** Opening Given records block **

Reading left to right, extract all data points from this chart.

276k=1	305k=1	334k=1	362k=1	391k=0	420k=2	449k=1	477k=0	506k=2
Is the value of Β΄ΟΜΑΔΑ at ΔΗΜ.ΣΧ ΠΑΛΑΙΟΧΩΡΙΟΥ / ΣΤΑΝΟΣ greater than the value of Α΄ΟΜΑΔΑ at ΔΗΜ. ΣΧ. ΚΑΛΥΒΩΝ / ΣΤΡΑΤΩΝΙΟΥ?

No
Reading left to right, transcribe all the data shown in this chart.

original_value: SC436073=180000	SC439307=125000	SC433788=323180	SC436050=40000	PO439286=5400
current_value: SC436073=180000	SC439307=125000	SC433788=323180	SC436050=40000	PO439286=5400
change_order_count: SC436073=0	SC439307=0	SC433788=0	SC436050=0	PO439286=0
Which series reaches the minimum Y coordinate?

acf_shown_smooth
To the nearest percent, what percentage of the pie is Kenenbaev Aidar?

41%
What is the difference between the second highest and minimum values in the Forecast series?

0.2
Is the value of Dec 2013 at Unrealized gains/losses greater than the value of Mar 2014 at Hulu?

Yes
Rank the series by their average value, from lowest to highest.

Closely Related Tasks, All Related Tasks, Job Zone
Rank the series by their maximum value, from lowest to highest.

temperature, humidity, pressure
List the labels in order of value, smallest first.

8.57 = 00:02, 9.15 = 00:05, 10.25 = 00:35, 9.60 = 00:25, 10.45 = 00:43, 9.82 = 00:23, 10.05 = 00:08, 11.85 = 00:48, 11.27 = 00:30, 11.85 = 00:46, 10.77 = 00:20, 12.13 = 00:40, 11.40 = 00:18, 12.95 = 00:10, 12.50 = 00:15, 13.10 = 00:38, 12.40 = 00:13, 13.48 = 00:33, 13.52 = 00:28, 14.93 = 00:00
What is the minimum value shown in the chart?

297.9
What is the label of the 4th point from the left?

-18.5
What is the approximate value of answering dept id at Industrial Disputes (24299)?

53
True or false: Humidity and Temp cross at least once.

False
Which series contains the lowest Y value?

** Closing Given records block **

Exercise brief —
Express the lines of the items above as a JSON list of strings, one string per line and with blank lines omitted. Start at the first line of the items and end with the line containing "Rank the series by their maximum", including that line.

Finished exercise —
[
  "Reading left to right, extract all data points from this chart.",
  "276k=1\t305k=1\t334k=1\t362k=1\t391k=0\t420k=2\t449k=1\t477k=0\t506k=2",
  "Is the value of Β΄ΟΜΑΔΑ at ΔΗΜ.ΣΧ ΠΑΛΑΙΟΧΩΡΙΟΥ / ΣΤΑΝΟΣ greater than the value of Α΄ΟΜΑΔΑ at ΔΗΜ. ΣΧ. ΚΑΛΥΒΩΝ / ΣΤΡΑΤΩΝΙΟΥ?",
  "No",
  "Reading left to right, transcribe all the data shown in this chart.",
  "original_value: SC436073=180000\tSC439307=125000\tSC433788=323180\tSC436050=40000\tPO439286=5400",
  "current_value: SC436073=180000\tSC439307=125000\tSC433788=323180\tSC436050=40000\tPO439286=5400",
  "change_order_count: SC436073=0\tSC439307=0\tSC433788=0\tSC436050=0\tPO439286=0",
  "Which series reaches the minimum Y coordinate?",
  "acf_shown_smooth",
  "To the nearest percent, what percentage of the pie is Kenenbaev Aidar?",
  "41%",
  "What is the difference between the second highest and minimum values in the Forecast series?",
  "0.2",
  "Is the value of Dec 2013 at Unrealized gains/losses greater than the value of Mar 2014 at Hulu?",
  "Yes",
  "Rank the series by their average value, from lowest to highest.",
  "Closely Related Tasks, All Related Tasks, Job Zone",
  "Rank the series by their maximum value, from lowest to highest."
]